→ Stored records

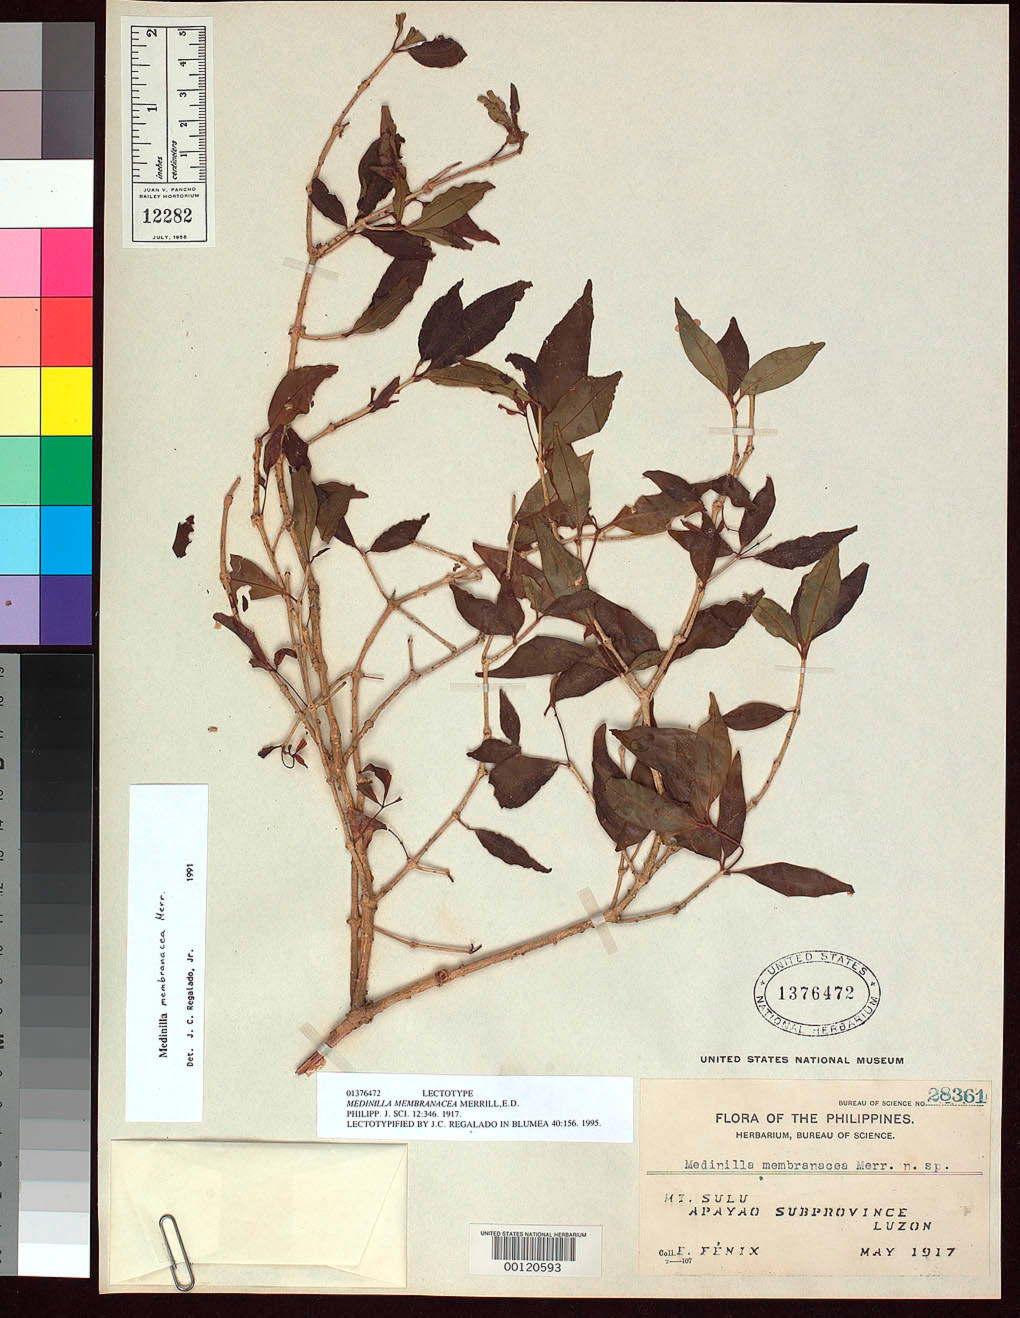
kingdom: Plantae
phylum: Tracheophyta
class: Magnoliopsida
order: Myrtales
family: Melastomataceae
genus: Medinilla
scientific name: Medinilla membranacea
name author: Merr.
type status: Lectotype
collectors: E. Fénix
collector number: Bur. Sci. 28361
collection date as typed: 22 May 1917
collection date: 1917-05-22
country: Philippines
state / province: Cordillera (Administrative Region)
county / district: Apayao / Kalinga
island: Luzon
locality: Mt. Sulu.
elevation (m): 800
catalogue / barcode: US 1376472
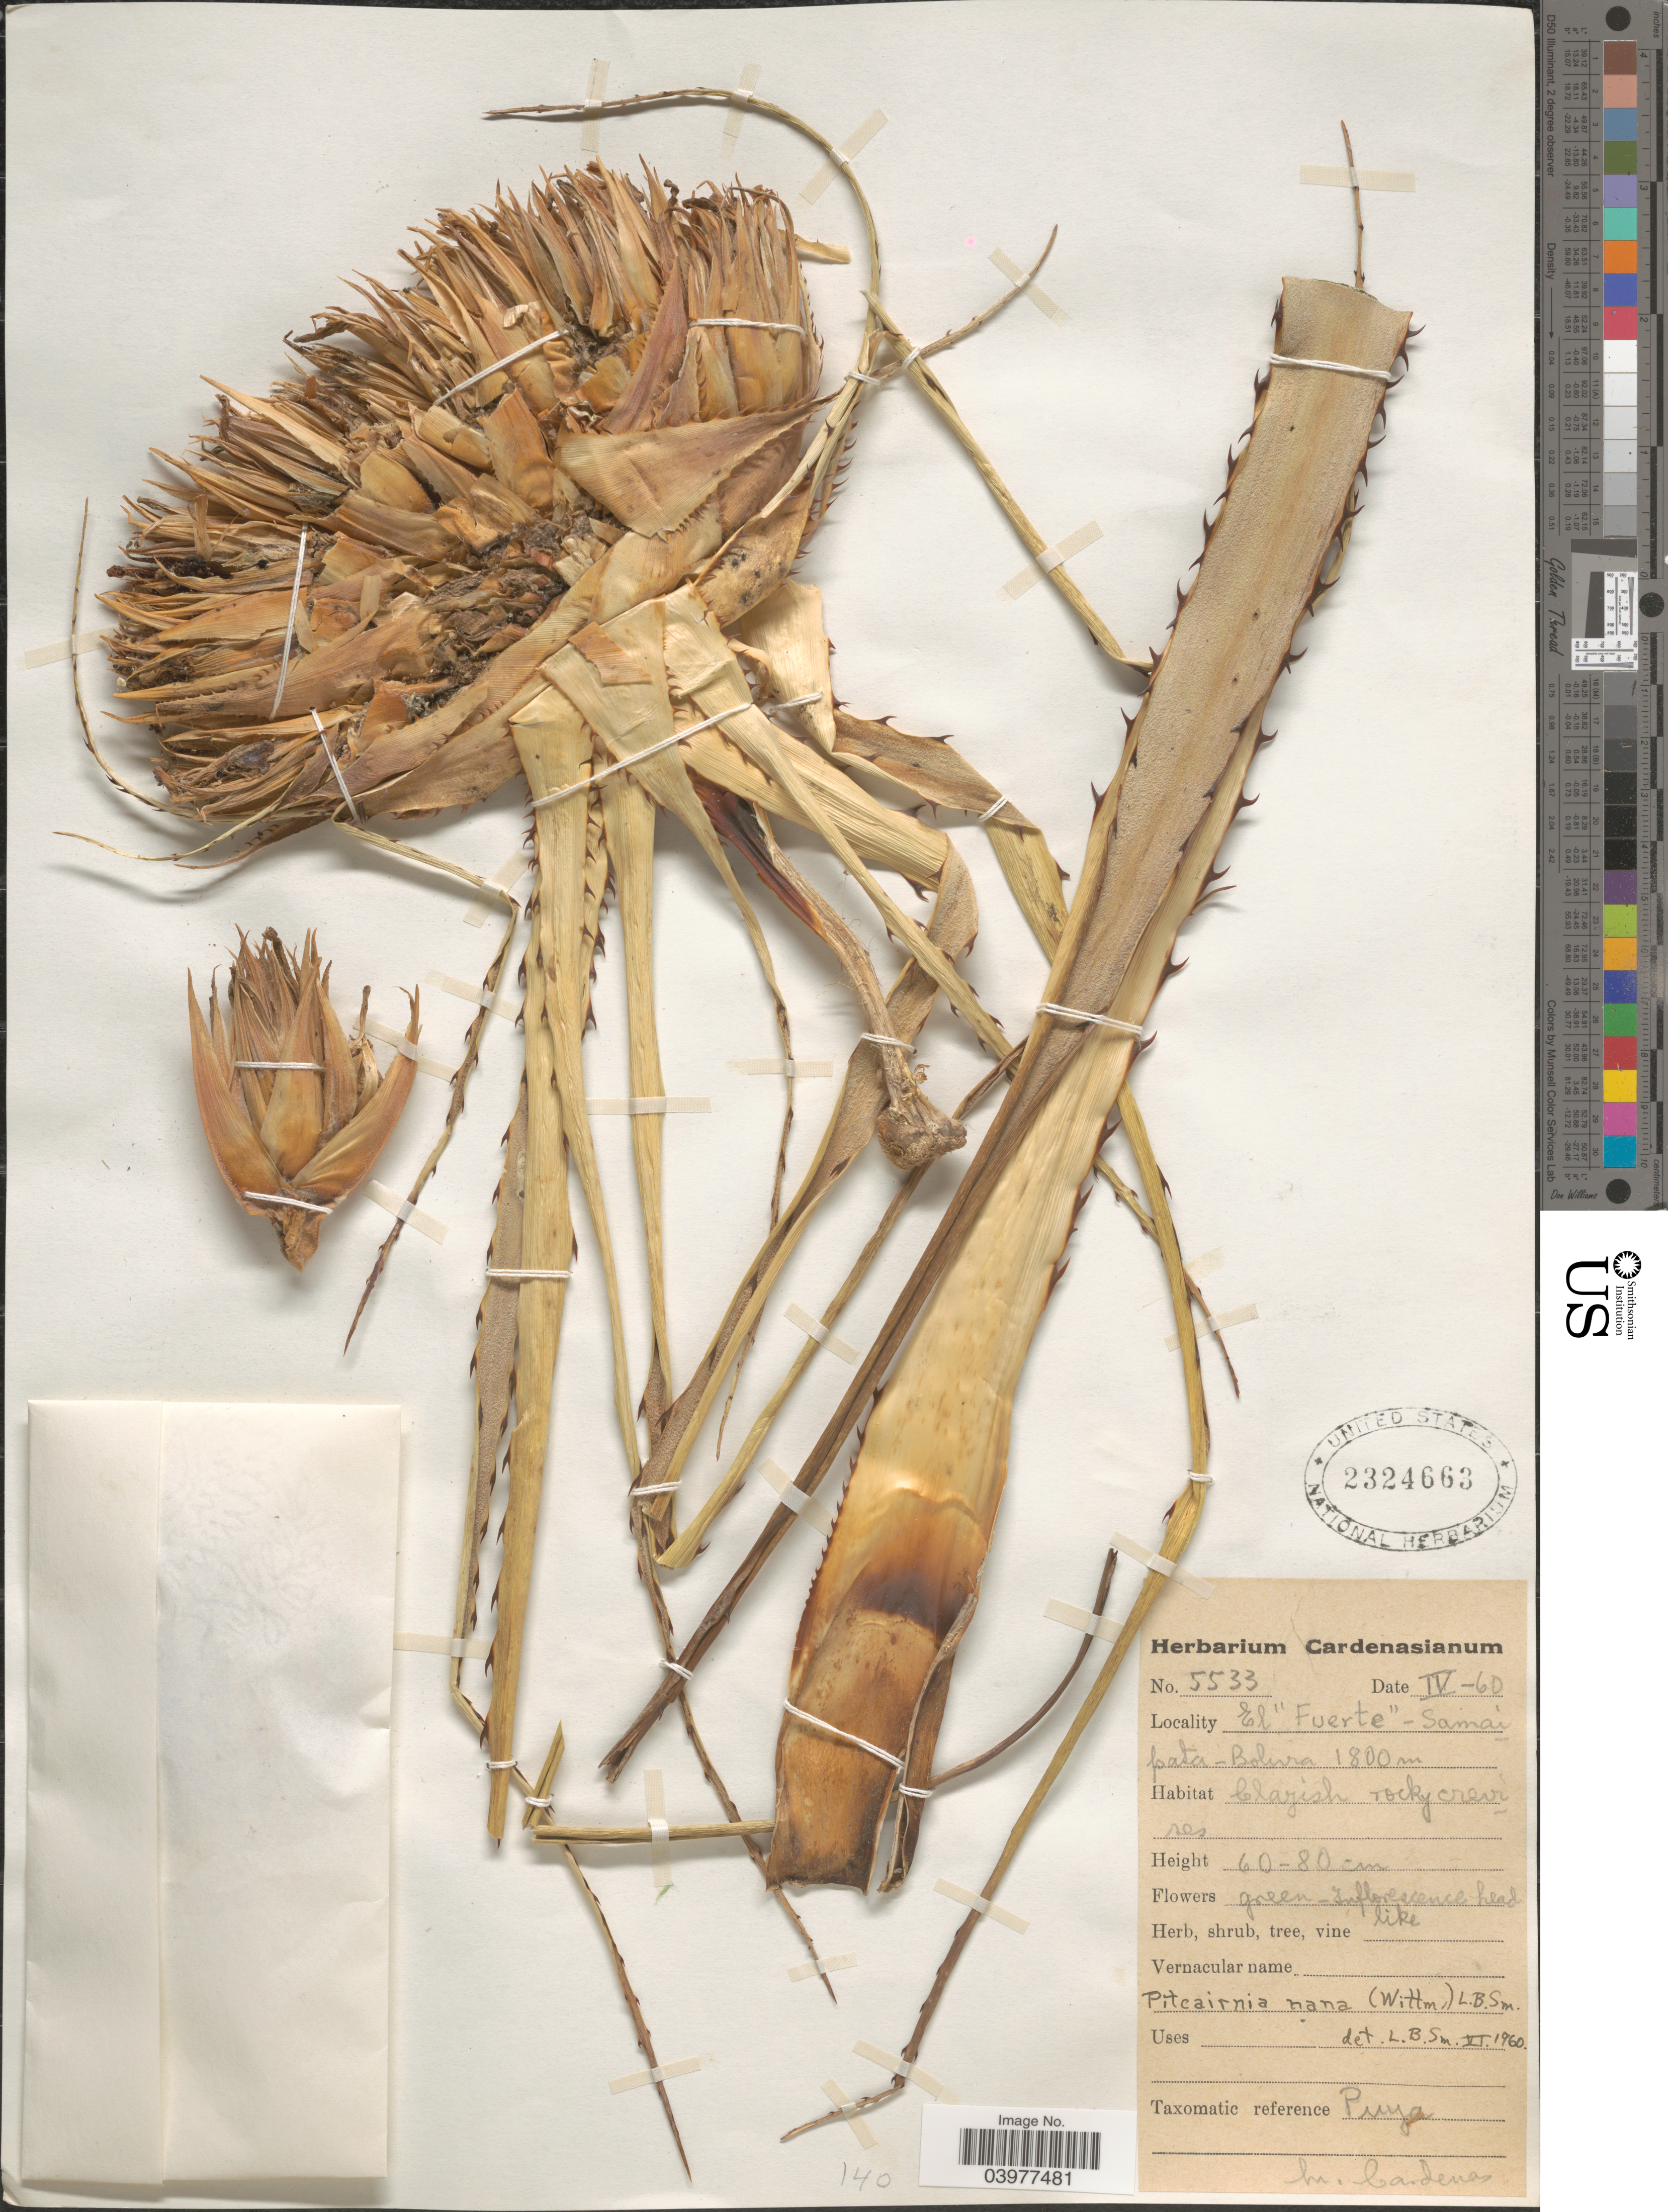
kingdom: Plantae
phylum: Tracheophyta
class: Liliopsida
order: Poales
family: Bromeliaceae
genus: Puya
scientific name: Puya nana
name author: Wittm.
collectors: M. Cárdenas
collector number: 5533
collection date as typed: Transcribed d/m/y: /4/60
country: Bolivia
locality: El "Fuerte"- Samaipata.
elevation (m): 1800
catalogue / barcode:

→ To be done
Can you write out the material again, substituting "collected by" for "collectors" everywhere it appears and changing nothing else? Leave the pictures out.

→ Answer to the task
kingdom: Plantae
phylum: Tracheophyta
class: Magnoliopsida
order: Myrtales
family: Melastomataceae
genus: Medinilla
scientific name: Medinilla membranacea
name author: Merr.
type status: Lectotype
collected by: E. Fénix
collector number: Bur. Sci. 28361
collection date as typed: 22 May 1917
collection date: 1917-05-22
country: Philippines
state / province: Cordillera (Administrative Region)
county / district: Apayao / Kalinga
island: Luzon
locality: Mt. Sulu.
elevation (m): 800
catalogue / barcode: US 1376472
kingdom: Plantae
phylum: Tracheophyta
class: Liliopsida
order: Poales
family: Bromeliaceae
genus: Puya
scientific name: Puya nana
name author: Wittm.
collected by: M. Cárdenas
collector number: 5533
collection date as typed: Transcribed d/m/y: /4/60
country: Bolivia
locality: El "Fuerte"- Samaipata.
elevation (m): 1800
catalogue / barcode:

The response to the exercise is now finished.